I do not want to privatize my government. I don’t want Enron, General Dynamics, Halliburton, or Worldcom to replace my government. Do you?
What other avenue did the poor people in New Orleans have to redress their grievances for what happened to them during and after Hurricane Katrina if there had been no government—or a lesser one—in place? Without a strong central government, who would have come to their rescue?
What happened last week in the Gulf states was a clear and obvious reason why we need a big and powerful central government. Only a big, strong, and vital central government had the means to rescue these people. Their city and state governments were overwhelmed by the magnitude of the damage and destruction caused by the hurricane and flooding. Not only that, but to rebuild all the damage and help restart the shattered economy of the affected areas, only the federal government has the money to finance such a massive project.
So is less government the answer to all of America’s problems? Not only no, but hell no.
All these right-wing and libertarian assholes who want to destroy government or “drown it in the bathtub” are the real anti-American traitors. In a nation of we the people, with a government of the people, by the people, and for the people, if you hate government then you hate the people. You hate Americans, and, by extension, you hate America.

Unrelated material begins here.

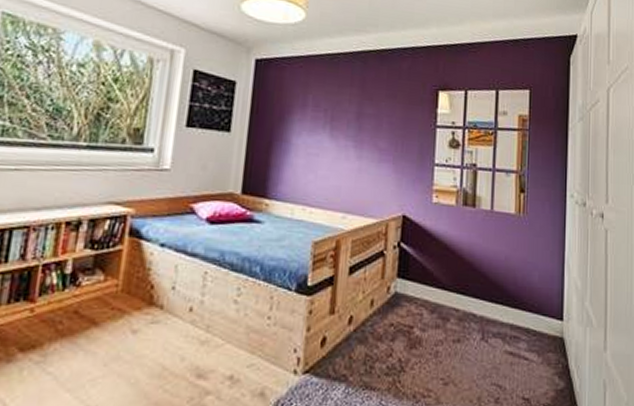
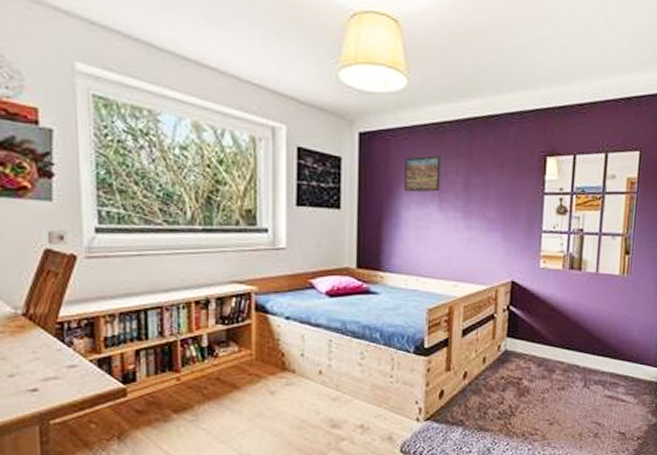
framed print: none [296,84,335,120] -> present [404,155,441,193]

Like me, you can hate the assholes running a government (such as right now), but to hate the institution of government is to hate yourself. To destroy government is the ultimate act of democratic suicide.

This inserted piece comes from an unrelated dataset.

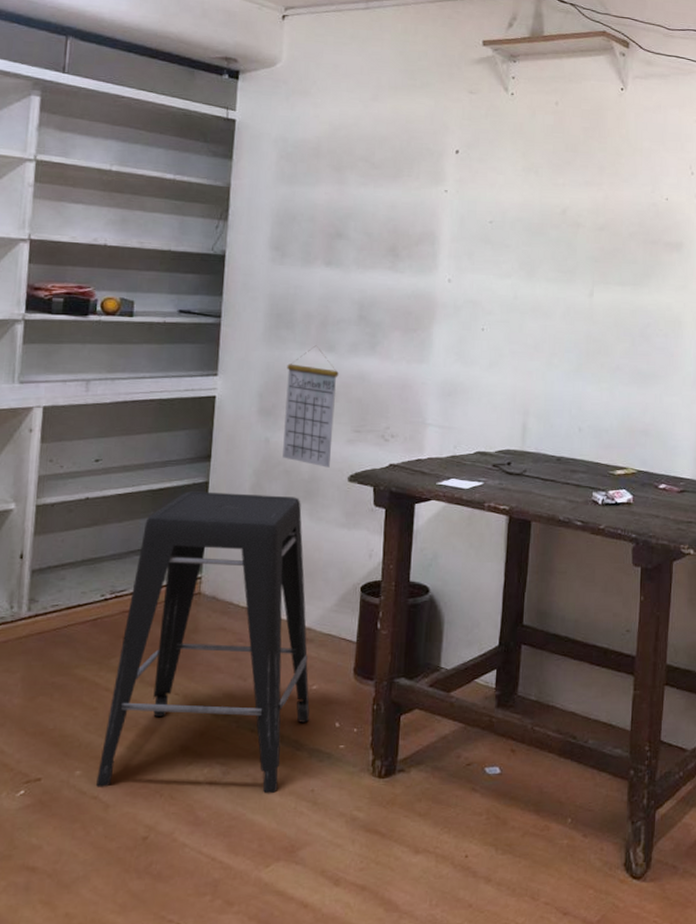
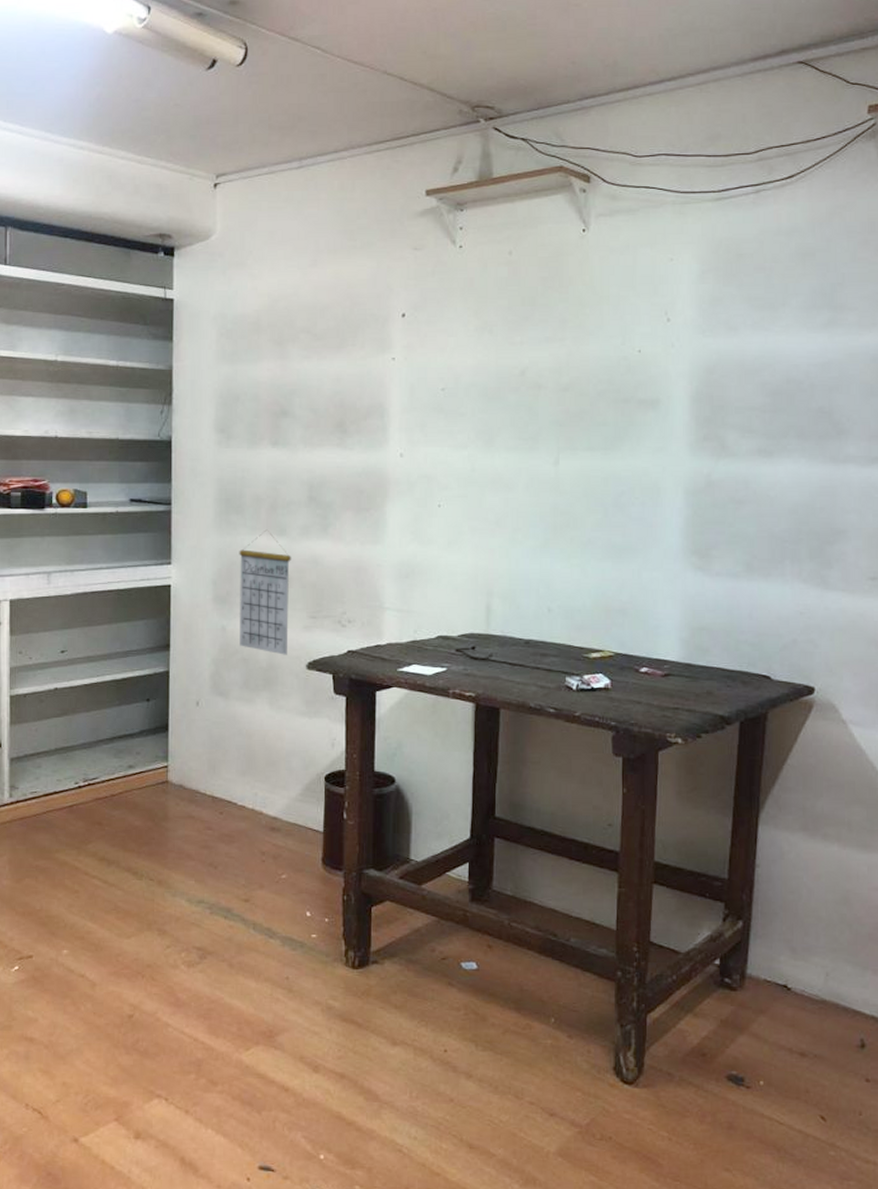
stool: present [96,491,310,794] -> none [83,681,281,980]

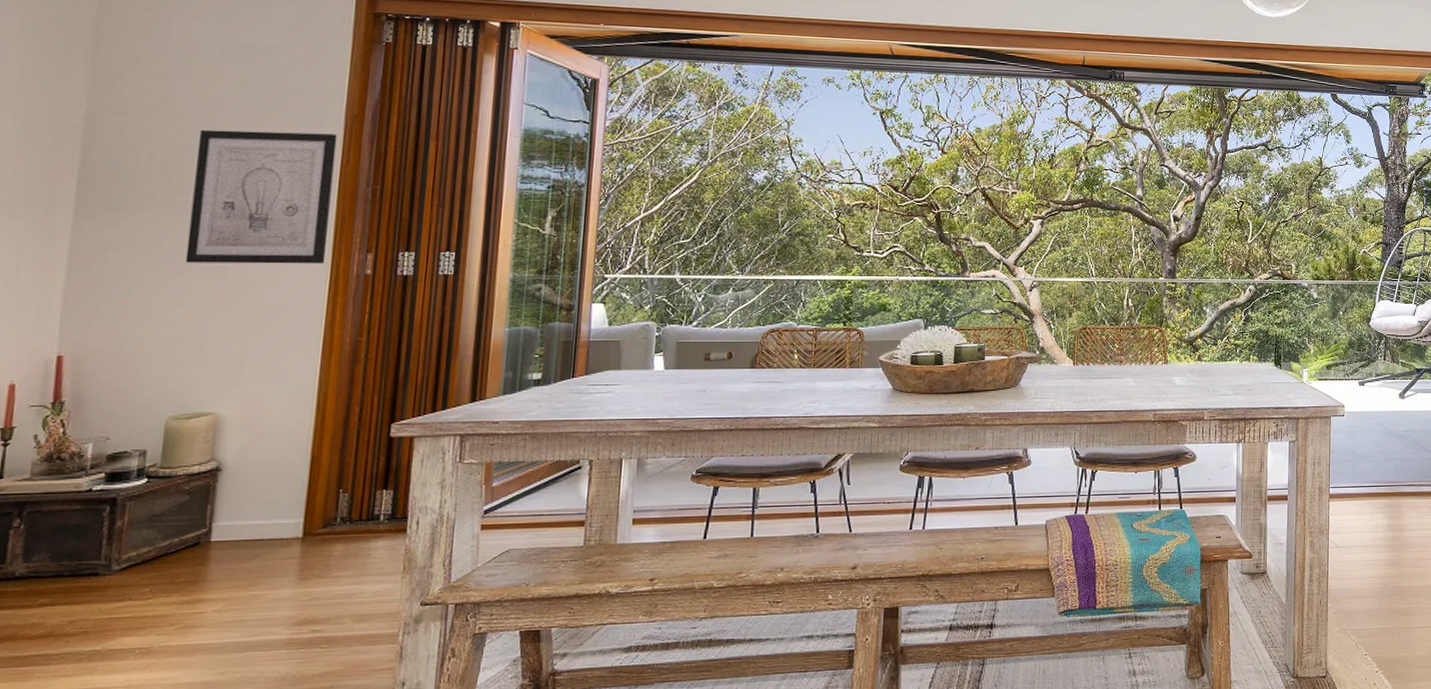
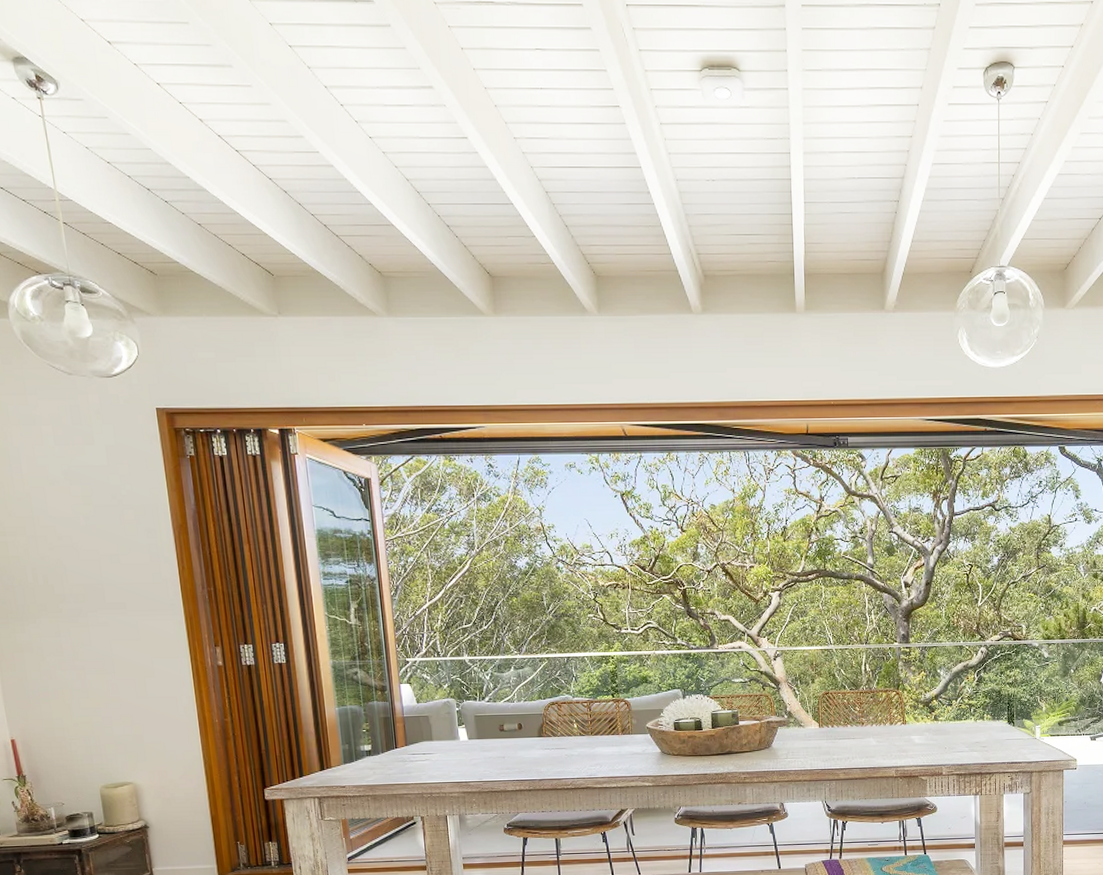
wall art: present [185,129,338,264] -> none [65,543,185,661]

So let’s turn back to the jerk and his minions who have been handing out the anti-government hemlock since 2000.
In light of Bush’s (and the right-wing assholes running my government) failures in the Iraq War and the aftermath of Hurricane Katrina, I would like to take this opportunity to tell neoconservatives, right-wing libertarians, conservative Republicans, and all other Bush worshipers and government haters to go take a flying leap into the shit-laden murky waters polluting New Orleans.
And while you are drowning in shit, go fuck yourselves.